Bu ayetin iniş sebebinde İbnü Abbas'tan yapılan rivayete göre, Mekke halkı Safa tepesinin altın yapılmasını ve Mekke etrafındaki dağların ortadan kaldırılıp ekilebilir bir arazi haline getirilmesini istemişlerdi. Resulullah (s.a.v) bunu yüce Allah'tan dileyince buyuruldu ki:
"İstersen yaparım. Fakat şu şartla: Eğer dinden çıkarlarsa, önceki kavimler gibi onları da yok ederim." Bunun üzerine: Ya Rabbi! bunu yapmanı istemem. Sabır dilerim." dedi. Ve bunun üzerine bu ayet indirildi. (Ahmed ibn Hanbel, Müsned, 1,258; Taberî, age. XV,74, 75; Nesaî, Hakim, Taberânî ve diğer muhaddisler de rivayet etmişlerdir.)
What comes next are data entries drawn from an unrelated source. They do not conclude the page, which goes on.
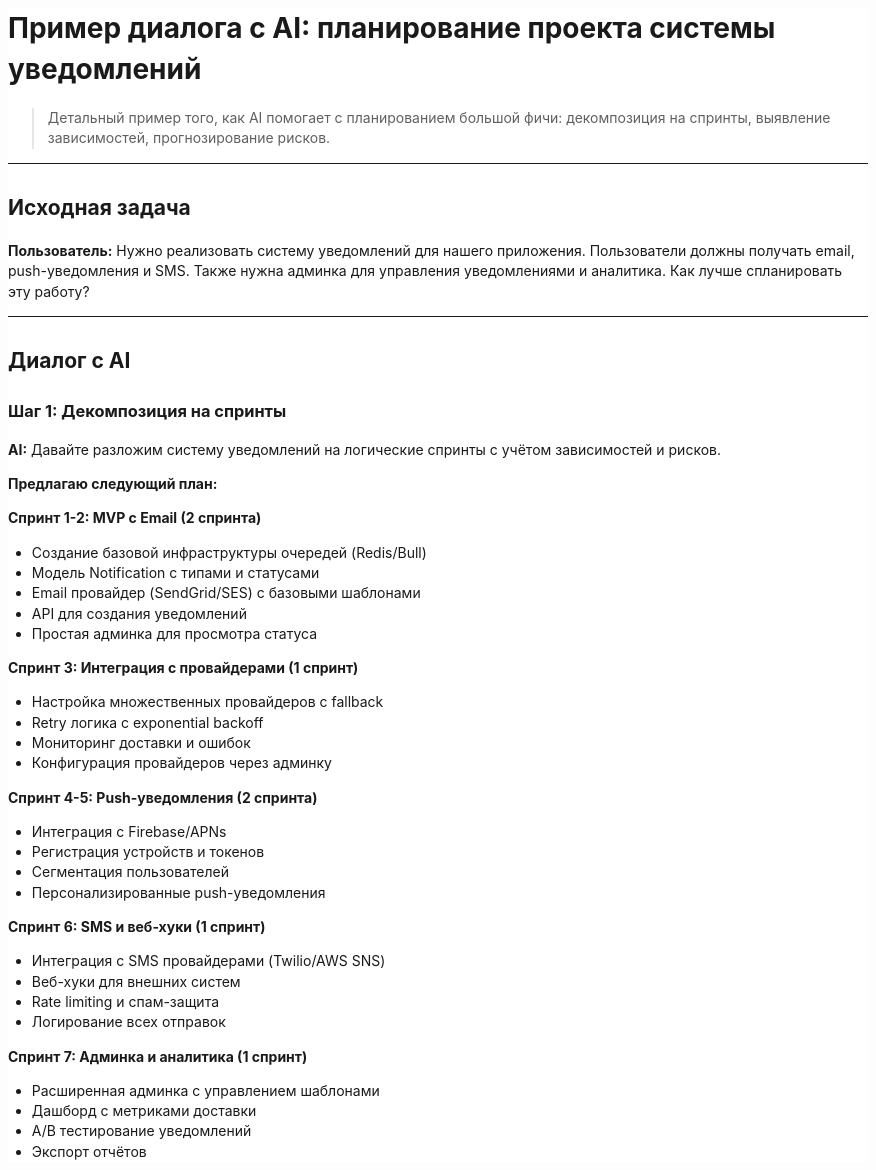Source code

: # Пример диалога с AI: планирование проекта системы уведомлений

> Детальный пример того, как AI помогает с планированием большой фичи: декомпозиция на спринты, выявление зависимостей, прогнозирование рисков.

---

## Исходная задача

**Пользователь:** Нужно реализовать систему уведомлений для нашего приложения. Пользователи должны получать email, push-уведомления и SMS. Также нужна админка для управления уведомлениями и аналитика. Как лучше спланировать эту работу?

---

## Диалог с AI

### Шаг 1: Декомпозиция на спринты

**AI:** Давайте разложим систему уведомлений на логические спринты с учётом зависимостей и рисков.

**Предлагаю следующий план:**

**Спринт 1-2: MVP с Email (2 спринта)**
- Создание базовой инфраструктуры очередей (Redis/Bull)
- Модель Notification с типами и статусами
- Email провайдер (SendGrid/SES) с базовыми шаблонами
- API для создания уведомлений
- Простая админка для просмотра статуса

**Спринт 3: Интеграция с провайдерами (1 спринт)**
- Настройка множественных провайдеров с fallback
- Retry логика с exponential backoff
- Мониторинг доставки и ошибок
- Конфигурация провайдеров через админку

**Спринт 4-5: Push-уведомления (2 спринта)**
- Интеграция с Firebase/APNs
- Регистрация устройств и токенов
- Сегментация пользователей
- Персонализированные push-уведомления

**Спринт 6: SMS и веб-хуки (1 спринт)**
- Интеграция с SMS провайдерами (Twilio/AWS SNS)
- Веб-хуки для внешних систем
- Rate limiting и спам-защита
- Логирование всех отправок

**Спринт 7: Админка и аналитика (1 спринт)**
- Расширенная админка с управлением шаблонами
- Дашборд с метриками доставки
- A/B тестирование уведомлений
- Экспорт отчётов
Demek ki bu ayette geçen ‘bizi mucize göndermekten alıkoyan’ ifadesi, belli bir konuda ısrarla istenildiği ve gösterildiği zaman inanmayanların köklerini kesecek mucizelerdir. Tıpkı Semud kavmi gibi. Ayette kastedilenin diğer peygamberlere verilen yukarıda zikrettiğimiz 2. türde bir mucize olması, haşa Kuran’ın kendisi ile çelişmesi olur ki, Kuran’da Hz. Muhammed’e Kuran dışında verilmiş diğer mucizeler de zikredilmiştir. Keza, Hz. İsa ve Hz. Musa’nın diğer pek çok mucizesi de Kuran’da zikredilmesine rağmen kavimleri bu mucizelerle helak edilmemiştir. Öyleyse, bir kısım mucizeler ‘inkârı helaka sebep olmayan’ mucizelerken, bir kısım mucizeler ‘inkârı helaka sebep olacak’ mucizelerdir.
Tefsirlerdeki bu basit açıklamaları halka anlatmaktan kasıtlı olarak uzak duran ve saf zihinleri bulandıran reformistlerin kirli oyunları apaçık ortadadır.
• Kendilerine okunan bu kitabı sana göndermiş olmamız onlara yetmiyor mu? (Ankebut, 51)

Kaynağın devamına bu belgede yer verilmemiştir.